Bauernschänke

Chefs, die mehr als ein Restaurant betreiben, haben eine schwere Aufgabe: Sie müssen einen Küchenchef finden, der das gemeinsam definierte Programm zuverlässig umsetzt. Das System Nenad Mlinarevic funktioniert. Mit Thomas Brandner steht in der «Bauernschänke» ein Chef am Pass, der eine raffinierte, aber zugängliche Sharing-Küche perfekt umsetzt und sie sorgfältig weiterentwickelt. Und dass Brandner und Mlinarevic auf eine gemeinsame Zeit im 18-Punkte-Lokal focus in Vitznau zurückblicken können, ist ein Vorteil. Die rehydrierte Rande zum Beispiel kam dort erstmals aufs Menü, heute ist sie mit rohen Randen und einer Randenvinaigrette eine gelungene Ergänzung zum Lachstatar und bringt süss-erdige Noten mit. Für ein unerwartetes Highlight sorgt eine rustikale, aber aromatisch feinfühlig ausbalancierte Raclette-Spielerei: rote Kartoffeln mit Schalottenpüree und Vacherin-Creme; Mais, Gurken und Senfsaat aus dem Einmachglas sorgen für Säure. Ein gerösteter halber Blumenkohl mit einer Mandel-Mole – abgeschmeckt mit Schokolade und Chili – oder ein sous vide gegarter und dann gebratener Weisskohl mit Sauerteigbrotcreme und ausgelassener Saucisson steht für den gekonnten Umgang mit Gemüse und stellt thematisch eine Verbindung zum Schwesterbetrieb «Neue Taverne» (siehe Seite 505) her, wo Gemüse im Zentrum steht.
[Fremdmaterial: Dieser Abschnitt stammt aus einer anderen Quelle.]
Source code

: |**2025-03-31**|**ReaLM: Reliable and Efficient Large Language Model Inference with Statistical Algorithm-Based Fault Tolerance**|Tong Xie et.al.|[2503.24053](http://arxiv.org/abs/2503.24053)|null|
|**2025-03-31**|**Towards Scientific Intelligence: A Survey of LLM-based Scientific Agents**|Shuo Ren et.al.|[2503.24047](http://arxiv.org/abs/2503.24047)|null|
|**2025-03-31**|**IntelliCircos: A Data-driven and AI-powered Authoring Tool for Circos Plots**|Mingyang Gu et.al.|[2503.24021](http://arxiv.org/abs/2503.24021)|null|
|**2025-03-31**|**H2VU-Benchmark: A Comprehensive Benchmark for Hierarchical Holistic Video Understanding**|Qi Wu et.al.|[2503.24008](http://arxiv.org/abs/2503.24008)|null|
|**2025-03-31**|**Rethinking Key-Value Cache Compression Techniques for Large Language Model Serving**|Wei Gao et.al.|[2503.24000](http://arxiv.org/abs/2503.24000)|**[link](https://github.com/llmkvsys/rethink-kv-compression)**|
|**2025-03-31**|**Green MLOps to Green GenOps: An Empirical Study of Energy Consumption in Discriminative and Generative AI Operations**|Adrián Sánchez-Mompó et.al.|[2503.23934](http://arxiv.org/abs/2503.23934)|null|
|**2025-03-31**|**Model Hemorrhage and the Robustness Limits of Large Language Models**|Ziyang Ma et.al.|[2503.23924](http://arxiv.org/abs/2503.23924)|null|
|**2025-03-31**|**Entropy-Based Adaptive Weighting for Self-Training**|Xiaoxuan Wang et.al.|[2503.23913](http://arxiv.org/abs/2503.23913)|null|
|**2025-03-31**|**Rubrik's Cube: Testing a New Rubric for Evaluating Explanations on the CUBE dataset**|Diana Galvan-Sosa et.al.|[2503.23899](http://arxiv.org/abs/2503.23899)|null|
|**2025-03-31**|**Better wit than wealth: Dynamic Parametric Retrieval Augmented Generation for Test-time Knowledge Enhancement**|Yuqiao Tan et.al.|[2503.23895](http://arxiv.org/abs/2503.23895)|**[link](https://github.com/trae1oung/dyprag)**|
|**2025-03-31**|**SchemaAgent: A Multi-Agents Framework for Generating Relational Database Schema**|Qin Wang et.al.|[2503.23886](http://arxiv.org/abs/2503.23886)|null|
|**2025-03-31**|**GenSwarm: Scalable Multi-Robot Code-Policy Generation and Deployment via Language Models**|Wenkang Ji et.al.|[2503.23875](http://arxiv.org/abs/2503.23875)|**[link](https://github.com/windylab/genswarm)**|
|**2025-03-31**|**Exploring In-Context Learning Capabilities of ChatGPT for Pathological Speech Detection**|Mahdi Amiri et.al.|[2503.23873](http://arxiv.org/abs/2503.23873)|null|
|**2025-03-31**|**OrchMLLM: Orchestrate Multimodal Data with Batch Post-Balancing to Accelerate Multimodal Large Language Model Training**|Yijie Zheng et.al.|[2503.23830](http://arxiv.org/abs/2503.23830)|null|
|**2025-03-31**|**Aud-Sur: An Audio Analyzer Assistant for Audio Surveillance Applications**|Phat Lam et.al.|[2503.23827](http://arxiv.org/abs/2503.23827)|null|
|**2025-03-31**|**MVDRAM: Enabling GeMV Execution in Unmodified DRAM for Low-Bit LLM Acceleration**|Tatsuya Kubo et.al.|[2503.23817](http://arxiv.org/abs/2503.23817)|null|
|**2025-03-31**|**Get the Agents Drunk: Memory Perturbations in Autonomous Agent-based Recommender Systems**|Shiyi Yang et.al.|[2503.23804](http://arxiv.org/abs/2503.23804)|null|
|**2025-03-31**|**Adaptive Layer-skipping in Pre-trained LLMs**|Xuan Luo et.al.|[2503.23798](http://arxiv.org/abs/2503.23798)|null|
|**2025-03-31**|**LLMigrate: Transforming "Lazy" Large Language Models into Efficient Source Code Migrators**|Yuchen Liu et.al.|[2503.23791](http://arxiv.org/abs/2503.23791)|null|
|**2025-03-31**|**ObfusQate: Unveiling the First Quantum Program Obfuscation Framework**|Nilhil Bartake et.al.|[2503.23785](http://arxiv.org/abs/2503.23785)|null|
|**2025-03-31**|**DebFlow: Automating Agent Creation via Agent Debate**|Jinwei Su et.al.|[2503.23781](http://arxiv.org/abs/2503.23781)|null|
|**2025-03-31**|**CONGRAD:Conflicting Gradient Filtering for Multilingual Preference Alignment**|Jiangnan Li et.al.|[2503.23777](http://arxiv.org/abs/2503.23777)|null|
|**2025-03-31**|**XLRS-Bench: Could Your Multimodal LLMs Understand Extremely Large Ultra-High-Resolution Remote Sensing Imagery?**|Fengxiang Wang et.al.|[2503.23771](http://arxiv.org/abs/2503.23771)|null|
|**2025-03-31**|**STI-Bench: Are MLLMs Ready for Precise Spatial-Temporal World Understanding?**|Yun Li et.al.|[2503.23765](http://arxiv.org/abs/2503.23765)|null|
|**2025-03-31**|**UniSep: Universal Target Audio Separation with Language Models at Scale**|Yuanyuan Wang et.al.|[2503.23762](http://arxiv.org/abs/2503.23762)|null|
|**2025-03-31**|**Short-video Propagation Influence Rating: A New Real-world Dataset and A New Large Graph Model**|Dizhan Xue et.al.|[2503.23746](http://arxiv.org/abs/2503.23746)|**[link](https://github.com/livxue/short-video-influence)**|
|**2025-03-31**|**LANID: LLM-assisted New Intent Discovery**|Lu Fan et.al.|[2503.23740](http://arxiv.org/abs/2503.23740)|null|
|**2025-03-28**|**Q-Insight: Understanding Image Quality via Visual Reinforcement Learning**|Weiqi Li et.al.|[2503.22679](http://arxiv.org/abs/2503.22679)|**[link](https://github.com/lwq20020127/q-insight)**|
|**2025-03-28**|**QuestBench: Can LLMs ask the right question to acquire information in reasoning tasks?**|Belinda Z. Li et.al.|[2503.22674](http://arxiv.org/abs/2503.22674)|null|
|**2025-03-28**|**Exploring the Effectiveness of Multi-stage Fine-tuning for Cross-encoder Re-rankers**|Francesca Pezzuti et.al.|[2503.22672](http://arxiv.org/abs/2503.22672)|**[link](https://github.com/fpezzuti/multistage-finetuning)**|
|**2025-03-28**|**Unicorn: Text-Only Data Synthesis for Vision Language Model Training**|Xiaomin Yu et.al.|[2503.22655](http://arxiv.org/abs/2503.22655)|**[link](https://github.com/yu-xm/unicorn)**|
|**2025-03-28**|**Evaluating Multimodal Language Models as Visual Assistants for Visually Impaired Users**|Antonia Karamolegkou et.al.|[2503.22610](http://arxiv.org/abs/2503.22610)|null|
Nur die Belugalinsen, bedeckt von Albelirogen, überzeugen nicht restlos: Die intensive Salznote kann eine Zitronenthymianvelouté nicht ganz ausgleichen, es fehlt dem Gericht an Tiefe und Säure.
Stark ist das Dessert: Gerstenmilcheis, gekochte und knusprige Gerste, edelweisse und kandierte Schokolade sowie fein gehobelte, rohe Kaki – verschiedene Texturen, nussige Aromen, gut dosierte Süsse und feine Fruchtnoten ergeben eine komplexe, harmonische Süssspeise.